» EXERCISE:
Your answer should be every line below that includes the word "ianuarie".

» Stored data entries:

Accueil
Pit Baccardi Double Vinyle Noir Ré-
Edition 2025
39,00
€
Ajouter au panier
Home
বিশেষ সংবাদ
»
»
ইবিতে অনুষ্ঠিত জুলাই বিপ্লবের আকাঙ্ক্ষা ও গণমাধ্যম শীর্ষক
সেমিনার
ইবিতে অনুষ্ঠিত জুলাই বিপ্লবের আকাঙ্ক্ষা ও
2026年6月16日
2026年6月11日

==

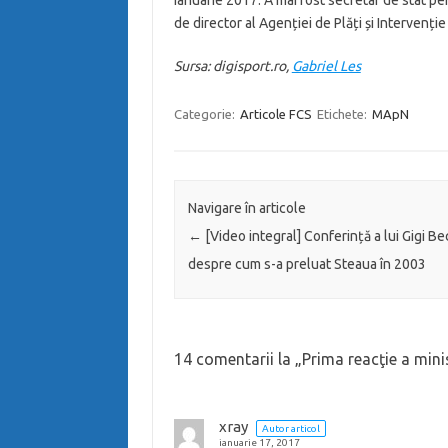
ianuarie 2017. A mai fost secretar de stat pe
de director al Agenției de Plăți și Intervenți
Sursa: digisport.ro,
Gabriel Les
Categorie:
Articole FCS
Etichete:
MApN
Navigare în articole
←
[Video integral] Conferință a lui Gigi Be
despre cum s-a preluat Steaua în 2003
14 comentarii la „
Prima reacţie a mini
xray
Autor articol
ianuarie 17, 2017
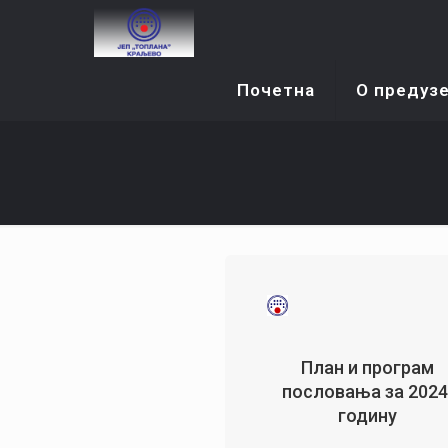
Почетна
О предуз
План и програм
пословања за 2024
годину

» OUTPUT FOR THIS EXERCISE:
ianuarie 2017. A mai fost secretar de stat pe
ianuarie 17, 2017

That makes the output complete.